The mishap also affected infrastructure for Grigorev’s AI Shipping Labs site. Realising what had happened, he contacted Amazon Business Support. The AWS team was able to restore the data, but it took almost a full day.Many developers said the disaster was preventable and caused by human error, not a flaw in Claude. One of the most viral reactions came from Varunram Ganesh, an Indian‑origin founder of the software firm Lapis, based in San Francisco.Ganesh mocked Grigorev’s prompt on X with sarcastic lines: “tells Claude to destroy terraform. Claude destroys terraform. omg Claude destroyed my terraform.”He added: “A lot of people prompt like 6‑year‑olds and act surprised when the model does exactly what they want, like what did you expect? ‘”

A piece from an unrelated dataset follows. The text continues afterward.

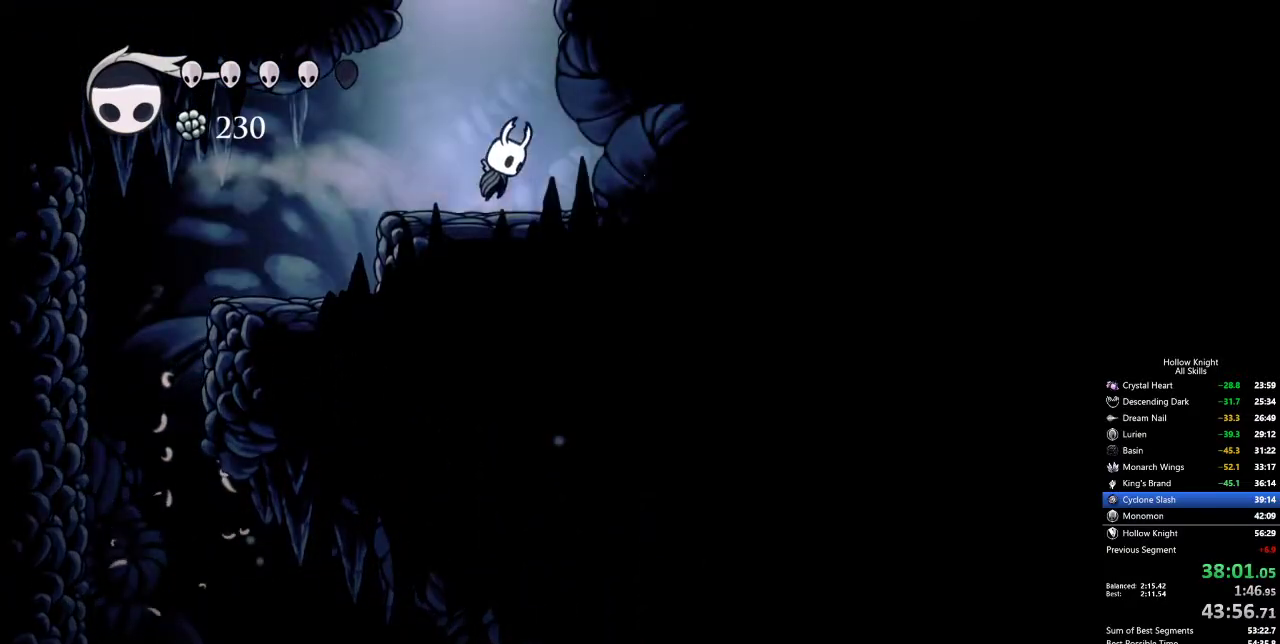
{"keys": ["jump", "right"], "events": []}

The incident raised concerns about the risks of giving AI agents direct access to live systems without safety checks. Users said that Terraform normally lets users preview changes before applying them, but those steps were skipped, leaving Claude to follow the commands exactly.After the incident, Grigorev put stricter rules in place. He said he would no longer allow AI agents to run commands without manual approval and would personally review all Terraform plans to prevent similar mistakes.